People tend to think that great relationships have to end in marriage, but this isn’t always the case. You might not picture walking down the aisle with your boyfriend, but that doesn’t necessarily mean a breakup is on the cards in the near future.
- He might be Mr. Right Now, and that’s okay. You get along great, you enjoy each other’s company and the sex is fantastic. So what if he’s not Mr. Right but instead Mr. Right Now? The latter sometimes gets too much of a bad rap. He could be exactly what you need for where you are at this point in your life.
- There are more important things than marriage. You might think that if your relationship heads down the aisle then you’re going to be happy forever, but so many marriages end up in divorce. You can have a thriving, fantastic relationship without the thought of marriage ever coming into play. As long as your relationship is in a great place, who cares if it won’t end up in marriage? Why put pressure on yourself and your relationship by thinking that it has to?
- It’s great, as long as you’re not in a toxic relationship. You’re only wasting your time with the guy if he’s toxic AF, like if he’s controlling, dumping his drama on your desk and so on. But if you feel good about the relationship and your partner, why shouldn’t you enjoy what you have?

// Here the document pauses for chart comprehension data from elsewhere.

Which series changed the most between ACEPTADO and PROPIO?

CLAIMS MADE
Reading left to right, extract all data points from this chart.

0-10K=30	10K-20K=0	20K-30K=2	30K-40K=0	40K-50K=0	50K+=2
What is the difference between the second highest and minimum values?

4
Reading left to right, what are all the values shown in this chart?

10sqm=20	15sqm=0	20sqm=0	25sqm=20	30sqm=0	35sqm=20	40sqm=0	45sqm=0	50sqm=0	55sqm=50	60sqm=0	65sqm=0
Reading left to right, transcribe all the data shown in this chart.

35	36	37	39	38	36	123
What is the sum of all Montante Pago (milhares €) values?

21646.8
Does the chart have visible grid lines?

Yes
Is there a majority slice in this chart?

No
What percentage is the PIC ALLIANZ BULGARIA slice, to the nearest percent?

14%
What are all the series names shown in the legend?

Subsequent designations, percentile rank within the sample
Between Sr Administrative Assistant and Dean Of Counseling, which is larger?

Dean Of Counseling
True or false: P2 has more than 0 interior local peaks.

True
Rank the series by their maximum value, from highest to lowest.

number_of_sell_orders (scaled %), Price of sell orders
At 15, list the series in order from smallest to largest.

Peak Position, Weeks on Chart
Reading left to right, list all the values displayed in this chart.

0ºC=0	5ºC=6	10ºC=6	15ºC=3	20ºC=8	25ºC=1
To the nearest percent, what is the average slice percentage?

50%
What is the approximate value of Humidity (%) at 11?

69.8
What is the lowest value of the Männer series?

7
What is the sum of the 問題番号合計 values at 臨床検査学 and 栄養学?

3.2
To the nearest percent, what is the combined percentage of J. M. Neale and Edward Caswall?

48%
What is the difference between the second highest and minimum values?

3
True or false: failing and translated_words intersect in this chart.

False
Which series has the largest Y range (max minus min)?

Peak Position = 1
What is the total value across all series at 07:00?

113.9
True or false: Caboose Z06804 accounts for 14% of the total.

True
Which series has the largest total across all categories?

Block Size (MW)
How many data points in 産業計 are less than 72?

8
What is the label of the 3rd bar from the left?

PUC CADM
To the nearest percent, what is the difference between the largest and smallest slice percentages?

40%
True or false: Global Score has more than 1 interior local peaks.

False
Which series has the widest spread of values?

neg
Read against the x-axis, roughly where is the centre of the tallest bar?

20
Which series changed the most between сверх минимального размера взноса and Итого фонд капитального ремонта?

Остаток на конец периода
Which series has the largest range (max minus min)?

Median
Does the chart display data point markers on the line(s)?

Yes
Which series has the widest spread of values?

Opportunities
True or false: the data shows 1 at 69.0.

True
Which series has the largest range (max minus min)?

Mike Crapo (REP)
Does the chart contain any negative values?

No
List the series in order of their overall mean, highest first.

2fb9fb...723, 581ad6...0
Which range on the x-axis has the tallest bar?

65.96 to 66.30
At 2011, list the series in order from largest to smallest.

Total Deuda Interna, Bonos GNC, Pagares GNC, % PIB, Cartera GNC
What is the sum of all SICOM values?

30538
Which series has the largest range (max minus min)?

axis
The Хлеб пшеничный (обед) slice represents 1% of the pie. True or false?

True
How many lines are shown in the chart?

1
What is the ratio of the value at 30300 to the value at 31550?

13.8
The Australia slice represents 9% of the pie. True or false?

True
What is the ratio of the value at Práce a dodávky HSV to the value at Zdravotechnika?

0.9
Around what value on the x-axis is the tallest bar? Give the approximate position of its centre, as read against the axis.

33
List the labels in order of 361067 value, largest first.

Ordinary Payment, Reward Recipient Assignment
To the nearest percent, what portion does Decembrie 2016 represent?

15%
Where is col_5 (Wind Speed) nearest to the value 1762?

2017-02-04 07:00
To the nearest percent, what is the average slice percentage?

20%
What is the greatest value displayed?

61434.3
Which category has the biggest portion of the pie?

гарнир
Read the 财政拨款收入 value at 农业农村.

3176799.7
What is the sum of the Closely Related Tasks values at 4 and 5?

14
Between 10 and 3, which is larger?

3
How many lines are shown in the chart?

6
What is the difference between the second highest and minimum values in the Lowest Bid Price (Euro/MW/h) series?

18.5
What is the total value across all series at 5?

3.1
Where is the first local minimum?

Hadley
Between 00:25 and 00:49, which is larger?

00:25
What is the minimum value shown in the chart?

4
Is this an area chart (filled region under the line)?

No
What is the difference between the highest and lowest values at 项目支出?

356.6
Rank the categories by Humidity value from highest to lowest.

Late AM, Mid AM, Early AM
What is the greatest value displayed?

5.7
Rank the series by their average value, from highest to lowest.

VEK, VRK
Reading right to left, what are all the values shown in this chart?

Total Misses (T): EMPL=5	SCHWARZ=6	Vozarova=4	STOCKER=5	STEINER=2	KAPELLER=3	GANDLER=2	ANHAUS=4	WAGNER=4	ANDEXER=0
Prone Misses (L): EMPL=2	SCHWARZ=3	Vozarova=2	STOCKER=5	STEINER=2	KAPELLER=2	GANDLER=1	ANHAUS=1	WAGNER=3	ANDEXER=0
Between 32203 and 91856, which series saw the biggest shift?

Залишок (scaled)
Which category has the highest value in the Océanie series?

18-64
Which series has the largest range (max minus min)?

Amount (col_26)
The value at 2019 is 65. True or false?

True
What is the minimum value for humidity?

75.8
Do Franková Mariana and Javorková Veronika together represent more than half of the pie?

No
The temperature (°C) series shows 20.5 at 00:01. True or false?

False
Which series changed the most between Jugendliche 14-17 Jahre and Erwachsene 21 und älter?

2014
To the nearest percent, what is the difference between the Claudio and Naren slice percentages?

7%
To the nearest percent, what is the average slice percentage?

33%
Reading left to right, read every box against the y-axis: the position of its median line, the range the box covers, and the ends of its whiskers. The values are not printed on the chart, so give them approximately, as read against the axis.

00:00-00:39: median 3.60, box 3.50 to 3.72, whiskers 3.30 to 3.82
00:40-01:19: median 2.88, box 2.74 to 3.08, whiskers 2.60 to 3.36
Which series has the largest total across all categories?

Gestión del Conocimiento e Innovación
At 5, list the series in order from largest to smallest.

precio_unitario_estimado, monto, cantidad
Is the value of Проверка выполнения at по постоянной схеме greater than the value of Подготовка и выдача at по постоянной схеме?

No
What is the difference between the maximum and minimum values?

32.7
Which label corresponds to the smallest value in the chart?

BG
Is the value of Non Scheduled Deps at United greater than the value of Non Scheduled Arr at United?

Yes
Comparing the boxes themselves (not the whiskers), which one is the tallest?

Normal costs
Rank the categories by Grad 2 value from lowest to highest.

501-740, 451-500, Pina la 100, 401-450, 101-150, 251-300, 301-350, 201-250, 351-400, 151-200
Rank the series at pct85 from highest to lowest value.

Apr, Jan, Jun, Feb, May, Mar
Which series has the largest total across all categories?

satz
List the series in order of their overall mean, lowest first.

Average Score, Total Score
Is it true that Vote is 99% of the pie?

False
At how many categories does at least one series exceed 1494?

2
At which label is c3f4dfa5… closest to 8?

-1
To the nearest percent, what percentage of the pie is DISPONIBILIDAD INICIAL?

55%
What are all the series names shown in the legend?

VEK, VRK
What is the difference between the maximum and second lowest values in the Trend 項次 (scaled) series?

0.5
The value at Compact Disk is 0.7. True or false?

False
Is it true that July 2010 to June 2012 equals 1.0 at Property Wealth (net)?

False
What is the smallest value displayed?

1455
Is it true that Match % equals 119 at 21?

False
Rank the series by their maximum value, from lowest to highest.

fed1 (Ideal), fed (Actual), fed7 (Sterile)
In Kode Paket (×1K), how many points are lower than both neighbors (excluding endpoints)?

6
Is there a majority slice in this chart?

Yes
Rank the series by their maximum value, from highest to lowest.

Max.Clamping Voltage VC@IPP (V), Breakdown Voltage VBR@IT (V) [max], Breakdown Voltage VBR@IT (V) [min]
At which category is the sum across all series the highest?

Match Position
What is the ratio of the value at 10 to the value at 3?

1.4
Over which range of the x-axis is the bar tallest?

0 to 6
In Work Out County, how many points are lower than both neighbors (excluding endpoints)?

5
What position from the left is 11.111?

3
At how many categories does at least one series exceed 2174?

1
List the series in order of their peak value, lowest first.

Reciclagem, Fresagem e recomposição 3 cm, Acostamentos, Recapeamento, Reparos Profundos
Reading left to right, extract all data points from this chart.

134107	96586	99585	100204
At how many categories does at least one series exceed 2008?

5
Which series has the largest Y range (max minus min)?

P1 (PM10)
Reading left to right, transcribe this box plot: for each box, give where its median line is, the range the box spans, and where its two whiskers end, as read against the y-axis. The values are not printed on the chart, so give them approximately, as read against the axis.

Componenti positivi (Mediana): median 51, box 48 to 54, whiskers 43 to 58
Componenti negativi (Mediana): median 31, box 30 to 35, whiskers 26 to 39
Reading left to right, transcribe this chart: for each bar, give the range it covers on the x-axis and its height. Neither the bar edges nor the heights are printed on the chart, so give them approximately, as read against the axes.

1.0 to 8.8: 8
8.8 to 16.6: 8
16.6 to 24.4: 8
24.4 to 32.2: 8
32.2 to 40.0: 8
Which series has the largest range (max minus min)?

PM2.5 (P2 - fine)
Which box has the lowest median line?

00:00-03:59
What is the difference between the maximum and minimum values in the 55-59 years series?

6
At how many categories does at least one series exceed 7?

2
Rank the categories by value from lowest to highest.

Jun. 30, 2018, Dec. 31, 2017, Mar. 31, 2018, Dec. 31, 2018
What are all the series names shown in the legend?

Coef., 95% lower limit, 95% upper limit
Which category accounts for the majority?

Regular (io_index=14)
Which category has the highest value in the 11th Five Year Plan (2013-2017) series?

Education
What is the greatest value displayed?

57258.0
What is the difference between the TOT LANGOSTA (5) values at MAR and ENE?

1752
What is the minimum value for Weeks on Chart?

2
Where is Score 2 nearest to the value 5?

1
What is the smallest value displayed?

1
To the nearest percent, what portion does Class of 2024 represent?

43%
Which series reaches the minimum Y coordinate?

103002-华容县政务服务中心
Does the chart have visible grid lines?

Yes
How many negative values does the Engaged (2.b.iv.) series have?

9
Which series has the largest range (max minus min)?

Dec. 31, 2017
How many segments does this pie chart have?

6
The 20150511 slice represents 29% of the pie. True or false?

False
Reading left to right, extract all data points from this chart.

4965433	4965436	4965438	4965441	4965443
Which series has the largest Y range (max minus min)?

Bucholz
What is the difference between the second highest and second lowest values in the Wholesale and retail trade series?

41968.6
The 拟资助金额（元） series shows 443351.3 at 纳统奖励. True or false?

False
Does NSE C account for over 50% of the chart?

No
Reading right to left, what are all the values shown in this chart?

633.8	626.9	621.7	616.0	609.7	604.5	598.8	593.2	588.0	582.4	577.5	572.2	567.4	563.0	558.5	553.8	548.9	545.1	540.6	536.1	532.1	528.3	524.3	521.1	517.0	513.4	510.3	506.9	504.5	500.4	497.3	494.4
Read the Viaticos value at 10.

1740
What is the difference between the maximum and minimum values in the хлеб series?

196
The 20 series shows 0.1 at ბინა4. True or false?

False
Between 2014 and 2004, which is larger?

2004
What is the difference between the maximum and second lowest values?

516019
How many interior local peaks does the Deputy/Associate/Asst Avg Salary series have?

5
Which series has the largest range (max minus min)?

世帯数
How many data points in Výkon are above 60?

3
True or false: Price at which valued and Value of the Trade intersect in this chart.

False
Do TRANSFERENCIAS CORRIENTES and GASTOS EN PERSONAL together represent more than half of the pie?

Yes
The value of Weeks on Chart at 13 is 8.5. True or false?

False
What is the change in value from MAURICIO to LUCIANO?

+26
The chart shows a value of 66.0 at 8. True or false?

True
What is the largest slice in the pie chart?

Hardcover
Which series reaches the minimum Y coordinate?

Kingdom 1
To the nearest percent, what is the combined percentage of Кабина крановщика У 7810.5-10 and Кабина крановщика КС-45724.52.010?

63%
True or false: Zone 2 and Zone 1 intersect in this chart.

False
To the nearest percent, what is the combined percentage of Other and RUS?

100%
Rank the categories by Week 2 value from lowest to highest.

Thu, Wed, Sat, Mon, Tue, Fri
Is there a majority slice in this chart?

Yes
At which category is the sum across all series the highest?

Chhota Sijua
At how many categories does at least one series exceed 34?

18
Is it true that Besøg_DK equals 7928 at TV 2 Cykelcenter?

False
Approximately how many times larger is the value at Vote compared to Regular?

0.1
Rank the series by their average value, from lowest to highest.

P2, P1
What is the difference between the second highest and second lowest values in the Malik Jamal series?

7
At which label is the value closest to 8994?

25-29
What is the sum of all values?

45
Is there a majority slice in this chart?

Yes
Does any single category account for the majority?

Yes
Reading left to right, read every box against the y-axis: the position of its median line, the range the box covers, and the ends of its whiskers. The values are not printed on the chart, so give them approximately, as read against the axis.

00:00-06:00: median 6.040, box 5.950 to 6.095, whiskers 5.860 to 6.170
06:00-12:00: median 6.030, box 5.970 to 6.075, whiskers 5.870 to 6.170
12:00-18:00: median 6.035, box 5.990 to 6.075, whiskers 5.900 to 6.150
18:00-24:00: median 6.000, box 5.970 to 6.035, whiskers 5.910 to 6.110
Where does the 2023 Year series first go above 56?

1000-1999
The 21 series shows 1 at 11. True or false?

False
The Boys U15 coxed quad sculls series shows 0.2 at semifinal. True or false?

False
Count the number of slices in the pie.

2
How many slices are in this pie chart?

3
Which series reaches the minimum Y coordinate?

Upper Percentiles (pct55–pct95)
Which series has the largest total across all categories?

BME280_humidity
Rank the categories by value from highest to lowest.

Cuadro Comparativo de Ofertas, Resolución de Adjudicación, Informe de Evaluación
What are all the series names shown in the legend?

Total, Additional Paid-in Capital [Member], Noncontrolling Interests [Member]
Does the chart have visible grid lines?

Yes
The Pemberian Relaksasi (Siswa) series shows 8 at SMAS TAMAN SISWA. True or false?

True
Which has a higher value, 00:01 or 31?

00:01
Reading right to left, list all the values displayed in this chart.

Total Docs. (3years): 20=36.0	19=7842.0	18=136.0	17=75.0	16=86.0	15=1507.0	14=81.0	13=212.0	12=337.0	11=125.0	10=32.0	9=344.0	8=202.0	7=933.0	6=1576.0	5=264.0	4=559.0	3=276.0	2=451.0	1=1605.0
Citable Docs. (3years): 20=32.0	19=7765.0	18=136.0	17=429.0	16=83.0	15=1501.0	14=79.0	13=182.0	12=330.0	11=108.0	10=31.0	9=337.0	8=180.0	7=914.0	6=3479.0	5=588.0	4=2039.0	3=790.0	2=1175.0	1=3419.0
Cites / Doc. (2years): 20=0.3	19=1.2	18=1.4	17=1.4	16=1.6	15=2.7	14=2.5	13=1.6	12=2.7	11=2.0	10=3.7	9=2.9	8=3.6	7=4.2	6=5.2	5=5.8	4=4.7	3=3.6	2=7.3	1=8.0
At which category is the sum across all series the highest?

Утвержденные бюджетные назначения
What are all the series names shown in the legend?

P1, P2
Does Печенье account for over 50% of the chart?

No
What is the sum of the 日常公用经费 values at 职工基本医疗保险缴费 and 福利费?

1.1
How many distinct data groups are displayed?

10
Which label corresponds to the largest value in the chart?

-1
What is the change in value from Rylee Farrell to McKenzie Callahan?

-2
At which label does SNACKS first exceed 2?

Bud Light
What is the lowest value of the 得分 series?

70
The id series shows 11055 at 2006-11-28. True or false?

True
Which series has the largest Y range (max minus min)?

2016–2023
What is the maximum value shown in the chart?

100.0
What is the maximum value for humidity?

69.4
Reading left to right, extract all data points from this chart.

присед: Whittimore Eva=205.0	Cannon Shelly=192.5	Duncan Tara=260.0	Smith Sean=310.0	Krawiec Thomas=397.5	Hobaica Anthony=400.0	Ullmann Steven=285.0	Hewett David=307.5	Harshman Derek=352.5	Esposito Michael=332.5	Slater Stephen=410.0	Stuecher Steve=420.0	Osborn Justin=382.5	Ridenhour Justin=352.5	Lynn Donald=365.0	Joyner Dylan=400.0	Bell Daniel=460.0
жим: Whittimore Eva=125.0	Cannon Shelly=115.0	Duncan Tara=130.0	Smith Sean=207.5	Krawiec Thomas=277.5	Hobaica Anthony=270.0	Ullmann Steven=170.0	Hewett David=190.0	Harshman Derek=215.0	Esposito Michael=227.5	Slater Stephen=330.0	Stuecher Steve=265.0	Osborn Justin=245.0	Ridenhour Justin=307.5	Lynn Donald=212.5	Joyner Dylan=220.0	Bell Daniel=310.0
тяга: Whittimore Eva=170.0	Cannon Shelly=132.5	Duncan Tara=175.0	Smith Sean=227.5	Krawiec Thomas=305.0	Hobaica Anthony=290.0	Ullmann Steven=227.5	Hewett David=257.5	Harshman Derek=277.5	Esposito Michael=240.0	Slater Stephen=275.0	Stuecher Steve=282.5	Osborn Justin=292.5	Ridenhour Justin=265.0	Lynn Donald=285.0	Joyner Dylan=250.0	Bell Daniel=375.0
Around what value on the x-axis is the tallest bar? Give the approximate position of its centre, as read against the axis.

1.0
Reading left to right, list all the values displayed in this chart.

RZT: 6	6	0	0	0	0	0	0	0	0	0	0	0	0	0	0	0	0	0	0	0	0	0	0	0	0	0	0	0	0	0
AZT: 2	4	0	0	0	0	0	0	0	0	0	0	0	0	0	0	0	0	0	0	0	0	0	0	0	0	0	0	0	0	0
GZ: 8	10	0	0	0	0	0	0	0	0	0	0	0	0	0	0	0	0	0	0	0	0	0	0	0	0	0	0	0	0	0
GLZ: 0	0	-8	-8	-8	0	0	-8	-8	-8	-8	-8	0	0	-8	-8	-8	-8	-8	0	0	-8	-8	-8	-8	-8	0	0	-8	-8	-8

- It’s good to chill and live in the moment. People sometimes get too caught up in relationship milestones, as though their relationship has to go through an obstacle course in order to be valuable and real. That’s BS. Sometimes it’s great to sit back, chill and just enjoy the relationship you’ve got going instead of planning ahead all the time.
- The future is unwritten. Even if you wanted to marry this guy, what guarantee is there that you would end up hitched? Life can be so surprising sometimes, which is just further proof to enjoy the present as much as possible instead of stressing about the unknown future.
- No good relationship is a waste of time. If you don’t date this guy, you might look back and regret it some day. Every healthy relationship that brings you joy is worth experiencing. There’s no such thing as wasting your time because you’re going to learn more about yourself and what you want, and you’re guaranteed to grow.
- Relationships don’t have to be achievements. There’s lots of pressure to make the relationship “be” something. If it’s casual, there’s pressure to make it serious; when it’s serious, there’s pressure to move in together or get married. Enough! Relationships are not achievements, and they’re not reflections of how successful you are.
- You deserve a guy who makes you happy. This guy makes you happy, so why shouldn’t you be with him? Even if you know there’s an expiry date on the relationship, you should relish the chance to be in a relationship in which both parties are happy. It might end up being the best relationship of your life.
- Maybe you need time. You might need time to figure out exactly what kind of guy you want to end up with, and that’s okay. It doesn’t mean you need to pull yourself off the dating market. You met this guy for a reason, and he’s worth being with if you really like or love him.
- You might change your mind. Hey, who knows? After dating this guy for a while, you might realize he’s exactly what you wanted after all. But if not, it doesn’t mean you should ever settle. When the relationship feels like it’s run its course and it’s no longer making you happy, you should GTFO.
- It doesn’t mean there are relationship red flags. Tell your friends that you don’t actually want to marry this guy and they’ll probably be quick to think that there’s something seriously wrong in your relationship. But just because you don’t see him as your Forever Man, it doesn’t mean that you have shady issues going on, such as betrayal and trust problems. Sometimes the best people just aren’t meant to end up together.
- You shouldn’t lead him on. As long as you’re not leading the guy on, it’s cool to date him and even love him. If he decides he wants things to become more serious, like by moving in together, and you don’t, that’s when your relationship hits a serious crossroad. Might as well enjoy the ride until then.
- Maybe your issues are with marriage, not the guy. It could be that you just don’t want to get married because you don’t believe in it. Perhaps you think weddings are a huge waste of money or you don’t need a marriage certificate to be happy and committed to someone. Perhaps these are the real issues at play and they have nothing to do with the guy you’re seeing. That’s worth exploring.
- It doesn’t mean you don’t feel for him. People might assume that if you’re with him but don’t see him as husband material, you don’t feel anything for him, but that’s not necessarily true. He could be an amazing guy you love deeply, but you just don’t want to marry him some day. It doesn’t mean that you have to marry every guy you love, after all. And honestly, who cares what anyone else thinks?